(Exercise description) What do the lines say from the one containing "budget with a calm mind—small adjustments" to the end of the records? Restate them word for word, and only those.

╔══

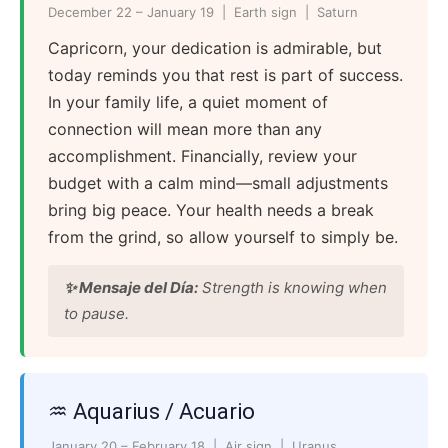
December 22 – January 19 | Earth sign | Saturn
Capricorn, your dedication is admirable, but
today reminds you that rest is part of success.
In your family life, a quiet moment of
connection will mean more than any
accomplishment. Financially, review your
budget with a calm mind—small adjustments
bring big peace. Your health needs a break
from the grind, so allow yourself to simply be.
✨ Mensaje del Día:
Strength is knowing when
to pause.
♒ Aquarius / Acuario
January 20 – February 18 | Air sign | Uranus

╚══

(Answer to this exercise)
budget with a calm mind—small adjustments
bring big peace. Your health needs a break
from the grind, so allow yourself to simply be.
✨ Mensaje del Día:
Strength is knowing when
to pause.
♒ Aquarius / Acuario
January 20 – February 18 | Air sign | Uranus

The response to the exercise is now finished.